Living in Huntara During The Covid-19 Pandemic (Communication Ethnography of the PASIGALA Earthquake Victims Amid the COVID-19 Pandemic)
- September 21, 2021
- Posted by: rsispostadmin
- Categories: IJRISS, Social Science
International Journal of Research and Innovation in Social Science (IJRISS) | Volume V, Issue VIII, August 2021 | ISSN 2454–6186
Sudarwin S
Social Science Study Program Postgraduate Doctoral Program, Tadulako University, Indonesia
*Corresponding Author
Abstract: This research is motivated by the term waste and ba kojo as a communication event of the community living together at the Taipa Beach shelter due to the earthquake on September 28th, 2018, in Palu city. The purpose of this study is to describe and know in-depth the communication patterns between fellow disaster survivors and between disaster survivors and related parties, in this case, the Palu city government, both verbal and nonverbal.

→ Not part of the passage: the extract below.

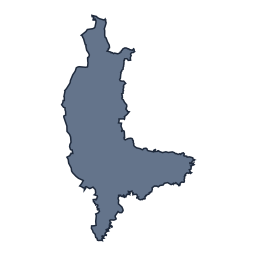 Jamalpur, Dhaka, Bangladesh
{"feature_id": "16705992B65705561019803", "entity_name": "Jamalpur", "entity_type": "district", "adm_level": 2, "iso_a3": "BGD", "parent_name": "Bangladesh", "parent_adm1": "Dhaka", "projection": "mercator", "projection_center": [89.869, 25.0], "detail": "fine", "context": "isolated", "style": "filled", "palette": "slate", "viewbox_px": 256, "rotation_deg": 0, "n_neighbors": 0, "source": "geoboundaries", "source_scale": "gbopen_adm2", "svg_char_len": 5841}
<svg xmlns="http://www.w3.org/2000/svg" viewBox="0 0 256 256"><path d="M79.7,186.0L81.4,186.6L82.9,187.7L83.9,187.8L84.4,189.0L84.3,190.2L85.7,188.2L85.4,187.0L86.1,186.6L89.8,188.6L93.0,187.1L95.3,189.6L95.7,192.8L95.1,194.2L94.3,194.8L97.1,195.7L97.5,196.9L97.1,197.4L96.7,198.9L95.9,199.2L95.8,199.8L95.1,199.4L93.2,199.6L93.5,201.8L94.4,202.0L94.7,203.4L95.5,203.8L95.7,205.0L97.0,204.6L97.9,205.2L97.6,206.4L96.8,207.0L97.3,208.1L98.0,208.5L97.4,208.6L97.4,209.6L97.8,209.9L98.9,209.8L99.5,211.2L97.9,213.1L95.7,214.0L96.3,215.8L95.7,221.4L96.1,225.3L94.2,225.8L91.6,225.9L91.4,228.4L92.6,230.4L93.1,232.2L95.1,234.3L95.7,237.4L97.1,238.4L97.1,239.0L97.5,240.2L98.4,240.5L101.7,240.3L102.4,240.6L102.0,239.0L102.8,238.4L104.0,238.2L103.7,237.9L102.3,237.8L102.7,237.1L102.0,236.2L102.7,235.9L103.4,237.0L104.7,235.2L106.3,235.4L106.4,234.9L105.3,234.0L105.1,233.2L106.6,231.6L108.0,231.2L106.5,230.5L106.1,229.8L107.0,229.3L108.4,229.8L108.2,228.7L109.6,228.2L109.1,227.3L109.7,226.9L109.5,225.8L111.8,227.2L112.2,226.8L112.0,226.2L110.3,225.0L109.7,223.8L109.9,223.3L110.8,223.2L111.0,222.4L110.1,221.8L109.7,220.4L110.9,219.9L113.9,220.1L115.9,219.3L116.1,218.5L115.3,217.2L115.1,216.0L118.1,211.5L119.4,212.6L121.2,212.7L122.0,212.4L122.6,211.1L123.1,210.8L122.9,209.4L121.9,207.0L118.5,203.9L118.4,202.4L118.7,200.2L118.1,198.9L118.1,197.9L118.8,196.4L119.6,196.0L119.3,195.6L118.6,195.6L118.6,195.3L120.6,195.2L120.8,195.9L121.5,196.4L123.1,196.6L123.9,197.0L123.8,196.0L123.2,195.6L123.7,195.1L125.0,197.1L125.5,196.6L126.0,196.7L126.3,195.2L127.1,194.7L127.3,194.1L129.7,194.6L129.2,193.4L129.5,193.1L130.1,193.2L130.1,192.8L128.9,192.6L128.3,192.0L128.3,191.4L129.5,191.9L131.7,191.2L131.6,191.6L133.0,192.7L132.7,193.4L133.0,194.8L133.8,194.2L134.7,194.5L136.1,194.2L136.9,194.6L137.5,196.7L138.0,196.9L136.8,197.4L136.8,197.9L137.7,197.7L138.5,198.9L140.2,199.8L141.9,199.4L142.4,199.6L143.5,198.6L144.1,199.0L145.1,198.7L145.0,196.5L145.8,196.1L145.8,195.5L146.4,195.5L147.3,194.5L148.8,194.2L149.4,193.2L149.3,192.8L150.2,192.8L150.4,191.9L151.6,191.8L152.3,189.3L152.1,187.9L154.3,186.1L156.8,186.1L158.3,186.9L159.9,185.5L163.2,185.0L164.3,183.3L167.6,182.6L171.1,184.6L172.6,183.9L173.2,184.3L173.3,183.4L173.7,183.2L174.9,183.7L175.8,182.7L176.8,183.4L177.2,184.2L178.5,184.6L178.7,185.6L179.7,185.5L179.9,185.1L179.7,184.4L180.1,184.3L180.1,183.4L180.6,182.8L181.9,182.0L183.2,182.3L184.2,182.0L184.4,180.8L184.1,179.4L184.7,177.9L184.3,176.8L185.5,175.5L184.9,175.1L186.6,173.1L187.3,172.9L188.3,173.3L189.3,172.8L190.5,173.5L191.5,172.7L190.1,172.2L190.3,171.7L189.9,171.5L189.9,170.7L189.3,169.7L190.9,169.2L191.0,168.8L191.2,166.7L190.7,165.9L191.8,165.7L192.1,165.1L193.7,165.0L194.0,164.7L192.9,164.4L193.5,163.1L192.4,163.5L189.9,163.6L189.8,163.1L189.9,162.8L191.1,163.2L191.6,163.0L192.1,161.4L192.8,160.9L194.1,160.7L193.9,159.8L194.4,159.7L192.8,158.9L192.8,157.9L191.8,157.5L189.7,156.9L187.1,157.1L186.7,156.2L184.1,155.9L183.8,155.4L184.3,153.9L183.3,152.8L181.7,153.3L180.6,154.4L179.9,153.7L178.1,154.4L176.2,153.5L175.4,153.6L174.4,152.7L172.4,151.9L168.3,152.5L165.9,151.8L162.5,152.6L159.6,151.6L158.5,150.7L157.8,150.8L157.7,151.3L154.5,151.6L154.4,151.1L155.8,149.2L153.7,150.4L153.4,151.8L148.1,150.7L147.3,150.1L147.0,148.9L146.0,148.2L143.7,148.5L142.7,149.7L142.3,149.7L140.0,148.6L136.5,147.8L134.5,146.4L133.7,145.3L133.8,143.7L133.3,142.5L133.3,140.8L132.7,140.3L132.6,139.3L132.1,138.6L130.8,138.2L128.2,138.5L125.2,139.9L124.2,139.1L124.1,137.5L124.6,137.5L124.3,131.9L124.0,131.0L123.2,130.6L121.6,131.3L121.5,131.0L122.3,129.5L121.0,126.1L121.5,123.2L118.5,122.9L119.1,120.8L119.0,119.0L123.7,118.9L124.4,119.3L124.8,117.7L124.4,116.7L127.0,114.5L129.2,111.8L127.4,111.5L127.2,110.5L125.9,109.3L125.9,108.8L126.4,108.1L126.3,107.5L126.8,106.7L126.7,104.9L124.5,102.3L123.2,99.7L122.4,99.3L122.0,98.6L122.0,97.8L122.4,97.6L122.2,96.9L122.4,96.0L121.9,95.3L122.1,94.9L121.7,93.8L123.2,93.1L122.9,91.8L123.5,90.7L123.5,90.3L123.0,89.9L123.8,87.0L123.4,86.8L123.5,85.9L124.1,84.6L125.7,83.4L123.7,81.1L122.1,81.2L120.2,80.7L119.6,79.4L120.4,78.3L120.7,74.5L121.1,73.0L120.7,72.3L121.7,71.4L121.7,70.4L123.1,69.2L123.1,67.6L123.7,66.1L123.6,64.9L123.9,64.3L123.7,63.8L124.0,63.3L123.9,60.6L124.4,60.4L124.4,59.3L124.7,58.8L126.7,58.7L127.4,59.1L128.2,60.4L130.6,60.2L130.3,57.6L131.2,55.4L130.6,54.6L130.6,53.8L131.7,52.6L133.1,52.6L134.6,51.6L134.3,51.3L134.0,49.2L133.6,48.8L132.4,50.2L129.6,49.6L128.8,48.9L127.6,48.7L126.7,48.1L124.9,47.9L123.0,48.8L122.1,50.2L121.5,50.5L120.9,52.1L120.2,52.1L119.7,53.1L117.7,53.8L114.6,53.1L113.6,53.6L112.4,52.7L111.1,52.7L111.1,52.3L110.2,51.9L107.1,51.1L108.6,49.3L108.4,48.6L109.5,47.8L109.4,46.3L109.2,45.0L107.5,41.9L106.0,37.8L105.2,37.4L104.7,35.5L104.7,30.6L104.3,28.9L106.0,23.5L106.1,22.2L105.6,21.9L105.7,19.9L104.8,19.8L104.9,19.3L104.0,20.0L99.5,18.7L97.4,17.6L96.5,16.5L91.9,15.4L92.1,16.7L93.4,17.0L93.6,17.8L93.0,19.9L93.8,20.1L94.6,19.6L95.5,20.6L95.1,20.0L95.2,19.4L95.9,20.5L96.0,22.1L95.0,27.0L94.4,27.9L92.7,28.7L87.3,29.5L86.0,31.5L81.2,35.3L82.4,36.1L82.8,37.5L83.5,38.5L85.3,44.7L86.0,44.9L85.9,46.6L86.7,50.3L88.4,52.8L89.4,55.0L88.7,57.1L87.7,57.5L87.6,57.9L87.6,58.4L87.8,58.3L87.7,61.0L88.0,62.8L87.6,66.6L87.4,66.9L85.8,67.3L79.1,66.7L77.5,67.1L76.3,67.8L75.2,71.2L72.8,74.8L70.4,80.6L70.2,82.4L69.5,83.9L66.5,88.6L64.7,90.7L65.0,91.3L63.9,96.7L64.3,96.9L64.3,100.5L63.1,100.5L62.8,102.8L61.6,104.7L63.6,107.3L65.0,107.8L65.0,109.9L65.6,111.4L65.7,115.1L63.8,116.0L63.8,117.0L66.9,126.1L67.0,131.4L69.6,134.5L70.6,137.0L71.0,142.2L69.9,144.7L69.6,146.7L70.5,149.5L71.1,149.9L72.2,150.0L72.8,153.4L71.0,153.3L70.9,154.1L70.4,154.3L69.9,155.6L66.9,157.2L68.2,159.4L68.7,163.2L71.2,168.0L71.6,171.0L72.6,172.7L76.0,176.3L78.5,178.3L83.3,180.5L81.6,183.6L79.7,186.0Z" fill="#64748b" stroke="#1e293b" stroke-width="1.5"/></svg>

To achieve this goal, the researcher uses an ethnographic approach to communication through qualitative methods. Determination of informants as many as 14 (fourteen) people using purposive sampling. The instrument in this study used participant observation and non-participant observation, in-depth interviews, and documentation. Technique analysis data using interactive model analysis data by Miles and Huberman with triangulating methods, the sources of data, and theories. The leading idea used as a reference in this study is the ethnography of communication by Hymes with combined of Berger’s approach in terms of social life and related to the dialectic of externalization, objectivation, and internalization. The results of this study reveal: (1) the communication patterns of fellow Taipa beach disaster survivors are influenced by the state of the environment where they live through transcendental communication. (2) The communication pattern of disaster survivors with related parties (government) has experienced many obstacles due to the relationship with bureaucratic communication patterns.
Keywords: Living in shelters during the covid 19 pandemic, the Ethnography of Communication, Earthquake Victims
I.INTRODUCTION
There is a new community which we call the Huntara community. There were people from a variety of different backgrounds. Their presence was due to an earthquake natural disaster accompanied by liquefaction and shock on September 28th, 2018. This event became known as the Pasigala earthquake, an abbreviation of the three affected areas, namely Palu City, Sigi Regency, Parigi Regency, and Donggala Regency. This incident has changed the social life of the people directly affected by the natural disaster (Wekke et al., 2019; Partelow, 2021). However, this research will deepen the study in terms of communication, how the communication phenomenon is, how they build communication, the content of the touch, and the mechanism of communicating with new people, meeting in new places and new ethnic groups.